Em ‘Parasita’ e ‘Coringa’, violência do sistema é retribuída com fúria

Os personagens dos dois filmes frequentam os porões, os becos sujos, as áreas inundadas

Dois dos mais relevantes filmes de 2019 partem do conceito de luta de classes para abordar outro fenômeno cada vez mais real: a inviabilidade do sistema capitalista. Parasita, do sul-coreano Bong Joon-ho, e Coringa, do americano Todd Phillips, guardam semelhança não só no reconhecimento pelos prêmios conquistados, mas na coragem de projetar, com olhares singulares, sobre o que aconteceria na sociedade a partir da revolta dos oprimidos (ou reprimidos, se preferirem).

A violência é o substrato dos dois longas, mas eles avançam muitas camadas sobre essa questão. Coringa, que ganhou o Leão de Ouro do Festival de Veneza, continua lotando salas de cinema na sua terceira semana no Brasil. É uma obra sintomática de um estágio pós-civilizatório da humanidade, com ares cada vez mais idiotizados. O assessor especial da Presidência da República para Assuntos Internacionais, Filipe G. Martins, culpou a esquerda por Coringa: “É uma demonstração do que a anomia social e o ressentimento esquerdista podem fazer com uma mente perturbada”. Martins encarna aquele sujeito que vê, mas não entende o filme.

E eis que chega Parasita, vencedor da Palma de Ouro do Festival de Cannes, com previsão de estreia em 7 de novembro e exibição nos dias 18, 19 e 27 de outubro, durante a 43ª Mostra Internacional de Cinema de São Paulo. O longa é resumido, pelo próprio diretor Joon-ho, como uma tragicomédia familiar de um casal e seus dois filhos que fazem parte da camada mais baixa da sociedade urbana sul-coreana.

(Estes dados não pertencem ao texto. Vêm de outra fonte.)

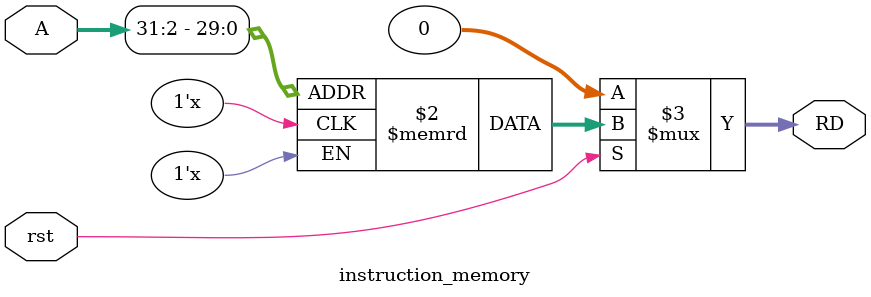
<source format=v>
module instruction_memory(A,RD,rst);

    input[31:0] A;
    input rst;

    reg [31:0] mem [1023:0];
    
    output [31:0] RD;

    assign RD = (rst == 1'b0) ? 32'h00000000 : mem[A[31:2]];

endmodule
</source>
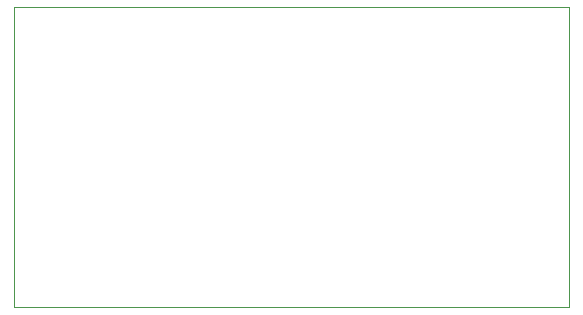
<source format=gbr>
%TF.GenerationSoftware,KiCad,Pcbnew,(5.1.9)-1*%
%TF.CreationDate,2021-03-27T14:28:14-04:00*%
%TF.ProjectId,DS2_Addon,4453325f-4164-4646-9f6e-2e6b69636164,rev?*%
%TF.SameCoordinates,Original*%
%TF.FileFunction,Profile,NP*%
%FSLAX46Y46*%
G04 Gerber Fmt 4.6, Leading zero omitted, Abs format (unit mm)*
G04 Created by KiCad (PCBNEW (5.1.9)-1) date 2021-03-27 14:28:14*
%MOMM*%
%LPD*%
G01*
G04 APERTURE LIST*
%TA.AperFunction,Profile*%
%ADD10C,0.050000*%
%TD*%
G04 APERTURE END LIST*
D10*
X113030000Y-95885000D02*
X113030000Y-70485000D01*
X160020000Y-95885000D02*
X113030000Y-95885000D01*
X160020000Y-70485000D02*
X160020000Y-95885000D01*
X113030000Y-70485000D02*
X160020000Y-70485000D01*
M02*

</source>
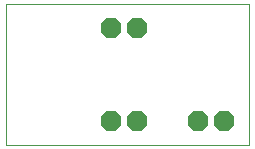
<source format=gbs>
G75*
%MOIN*%
%OFA0B0*%
%FSLAX24Y24*%
%IPPOS*%
%LPD*%
%AMOC8*
5,1,8,0,0,1.08239X$1,22.5*
%
%ADD10C,0.0000*%
%ADD11OC8,0.0670*%
D10*
X001050Y002363D02*
X001050Y007088D01*
X009160Y007088D01*
X009160Y002363D01*
X001050Y002363D01*
D11*
X004550Y003170D03*
X005400Y003170D03*
X007450Y003170D03*
X008300Y003170D03*
X005400Y006288D03*
X004550Y006288D03*
M02*

</source>
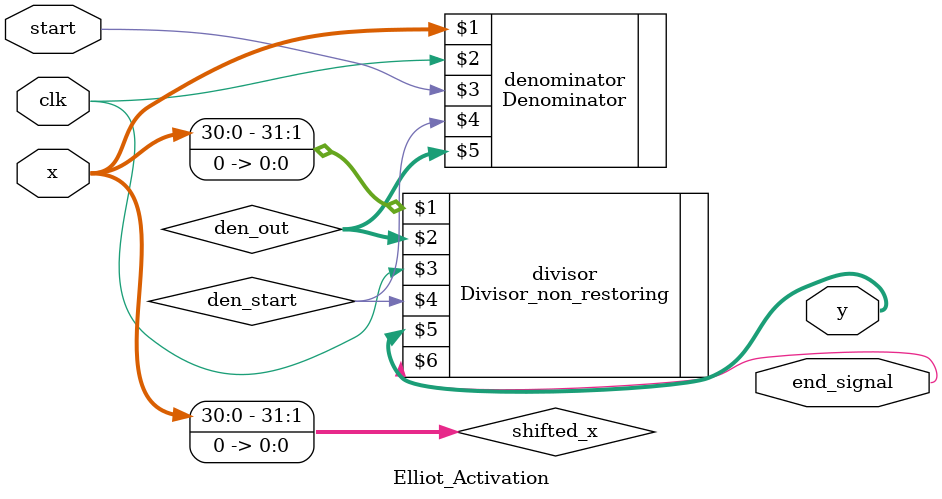
<source format=v>
`timescale 1ns / 1ps


module Elliot_Activation(
    input [31:0] x,
    input start,
    input clk,
    output [31:0] y,
    output end_signal
    );
    
    reg [31:0] shifted_x;
    wire den_start;
    wire [31:0] den_out;
    
	parameter s = 8'b00000001;
    
	always @ (x) begin
		shifted_x <= x << s ;
	end
    Denominator denominator(x, clk, start, den_start, den_out);
    Divisor_non_restoring divisor(shifted_x, den_out, clk, den_start, y, end_signal);
    
endmodule

</source>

Ele discute temas complexos como a unidade familiar, o status social, a aspiração e o materialismo, simbolizados pela concepção feudal, pré-capitalista, portanto, de que é preciso ter classes de servos atendendo os que podem pagar.

Parasita seria excepcional por suas metáforas, mas Joon-ho (que dirigiu Okja e Mother – A busca pela verdade) não depende delas para contar sua história. Ele prefere estabelecer outro tipo de narrativa, na qual é difícil não criar empatia com os protagonistas. O filme começa com uma família pobre que sobrevive em áreas inundáveis da capital Seul, buscando sinal furtado de Wi-Fi aos vizinhos. O patriarca Ki-taek (Song Kang-ho, famoso ator na Coreia do Sul) aconselha: “Mantenham seus celulares no alto”. Ele não é um hacker, mas o filho Ki-woo (Choi Woo-shik) e a filha Ki-jung (Park So-dam) obedecem respeitosamente o pai desempregado. A mãe, Chung-soon (Chang Hyae-jin), é uma senhora amargurada, que monta, de forma desleixada, caixas de pizza de papelão em busca de trocados. São pessoas orgulhosas e espertas, cientes de que há um preço a ser pago pela sobrevivência. Sentem-se agradecidos pela fumegação vinda da rua para “dedetizar” a sua casa. É nesse porão que podem mirar a vista para a rua. Mais para a frente no filme, o diretor refaz essa cena, porém dentro de uma mansão com vista para um jardim deslumbrante,  nas colinas onde vivem os endinheirados. Os Kim chegaram lá por vias tortas

Como seres parasitas, a família Kim consegue a oportunidade de dar uma virada na vida quando um amigo do filho Ki-woo se muda para os Estados Unidos. Ele oferece a sua vaga de tutor da filha adolescente de um empresário novo-rico, que trabalha em uma companhia de tecnologia. Para conseguir o emprego, a irmã de Ki-woo falsifica documentos em programas de design gráfico. Em pouco tempo, a transgressão é amplificada quando o clã dos Kim se aproxima da família milionária, os Park. É ao friccionar os mundos dos pobres e ricos que o diretor Joon-ho convida o público a enxergar o mundo a partir da ótica dos serviçais. Pouco ou nada se saberá a fundo sobre os donos daquela suntuosa obra arquitetônica erguida em pedra lisa e vidro transparente. Apenas se revela que eles têm preconceitos para com os pobres, mas se compadecem deles, desde que isso não afete a harmonia luxuriosa de suas vidas. Tudo poderia terminar bem para os Kim e os Park, se essa estrutura farsesca não tivesse sido erguida sobre segredos submersos dessas famílias ou do país.